ZEALANDIA wins conservation education award
Wellington, NZ - Wellington ecosanctuary Zealandia has taken home a prestigious Green Ribbon Awardin the Leadership in Communication and Education' category. Run by Ministry for the Environment and Department of Conservation, these national awards recognise exceptional environmental and conservation initiatives throughout New Zealand.
Neighbouring community group Polhill Protectors were also a finalist in the awards for the Community Leadership category.
"It's brilliant to see two of the finalists come from Wellington projects," said Wellington Mayor Justin Lester.
"Zealandia and the Polhill Protectors represent the passion that Wellington's citizens have in looking after their natural capital."

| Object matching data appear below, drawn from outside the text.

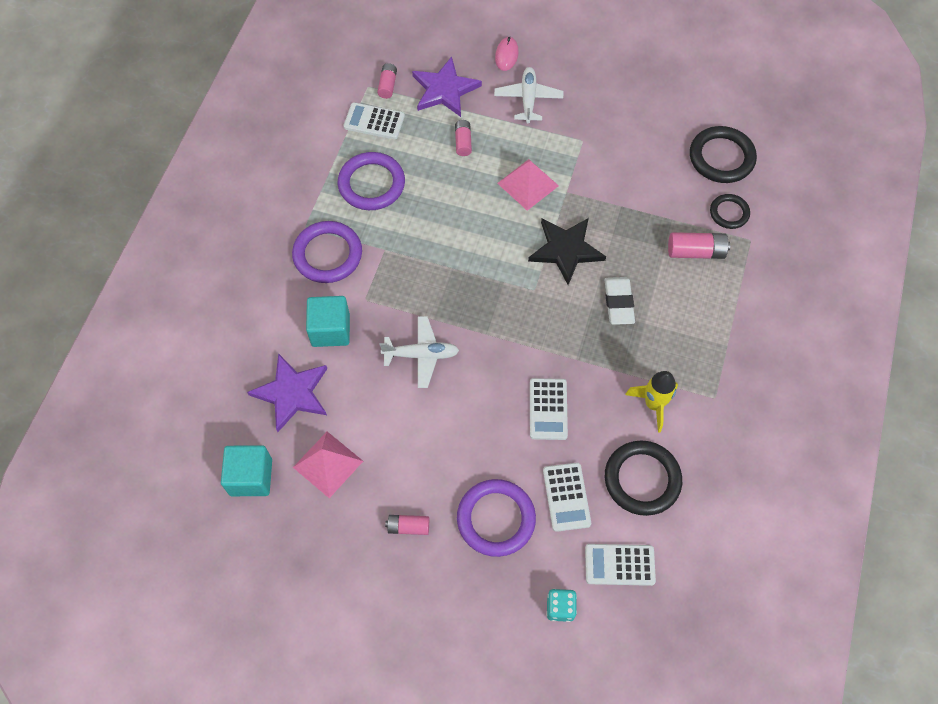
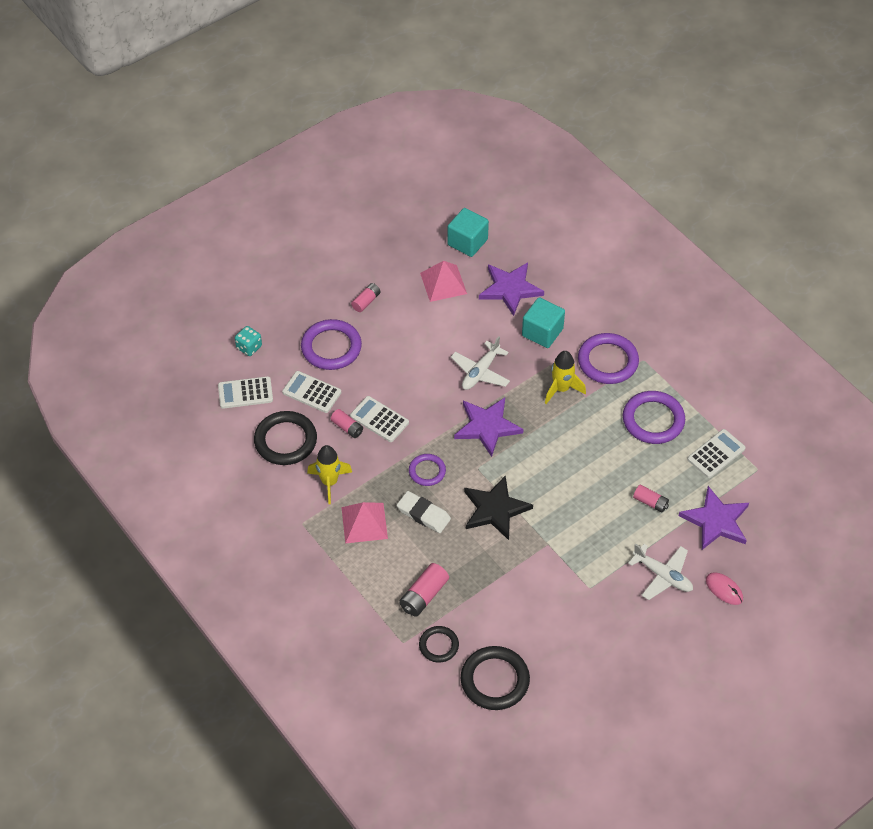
camera: 125 degrees right, 10 degrees down
pink battery [377,63,397,99] -> pink battery moved to [331,409,363,438]
pink pyramid [497,159,559,211] -> pink pyramid moved to [341,502,388,543]
white calculator [585,544,656,586] -> white calculator turned 135 degrees counterclockwise [218,376,273,409]
none -> purple ring [409,454,446,486]
none -> purple star [454,398,524,457]
none -> yellow rocket [545,351,586,404]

Zealandia were selected thanks to their Education Team's ongoing conservation outreach, facilitating over half of all school conservation sessions in the Wellington region. They've also been pushing innovative resources to get kids engaged, such as their own trading card game, observation app, and Youth Ambassador programme.

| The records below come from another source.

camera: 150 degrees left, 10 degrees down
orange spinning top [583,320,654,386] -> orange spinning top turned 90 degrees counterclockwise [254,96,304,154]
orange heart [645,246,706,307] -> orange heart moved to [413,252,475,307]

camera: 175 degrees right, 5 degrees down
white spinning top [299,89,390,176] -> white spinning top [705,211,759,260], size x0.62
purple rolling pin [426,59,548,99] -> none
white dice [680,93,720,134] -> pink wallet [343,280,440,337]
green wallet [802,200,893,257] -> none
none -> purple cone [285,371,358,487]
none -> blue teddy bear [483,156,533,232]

"Our Education team have been doing fantastic work engaging and inspiring young people through programmes at Zealandia and outreach to their own special places." said Zealandia Chief Executive Paul Atkins.
"I’m constantly amazed by the level of knowledge and enthusiasm in our rangatahi. Our young people are the next generation of kaitiaki and we are engaged in the exciting work of growing our future leaders and champions for nature."
Both Zealandia and Polhill are closely connected: they are separated by Zealandia's eastern border. Polhill hosts manu taonga (bird treasures) like tieke (saddleback), toutouwai (robin), and kaka that have spilled over from Zealandia and are living in Wellington’s wild backyard. In 2014 tieke successfully nested on the mainland outside of a fenced sanctuary for the first time in over a century. Zealandia also host education sessions in the reserve.
“The [Polhill] project revolves around the passion of a community of people committed to figuring out how we can be neighbourly with our natives - how people, pets and our native wildlife can get on progressively, says Polhill Protector Paul Stanley Ward.
"To paraphrase Dave Attenborough: Kiwis will only protect about what they care about, and they’ll only care about what they’ve experienced. The recognition is testament to 1000s of hours of collective volunteer effort, but the ultimate reward is being able to live, work and play alongside native taonga like tieke, kaka, kotukutuku and toutouwai.”
This sentiment was echoed by Mayor Lester, who said that "what is special about both projects is that they enable Wellingtonions to experience their native taonga in their everyday lives."
"Five minutes from Civic Square you can go mountain biking or trail running with tieke [saddleback] and toutouwai [robin] ... and how many other mayors get to see kaka and karearea flying past their office window?!"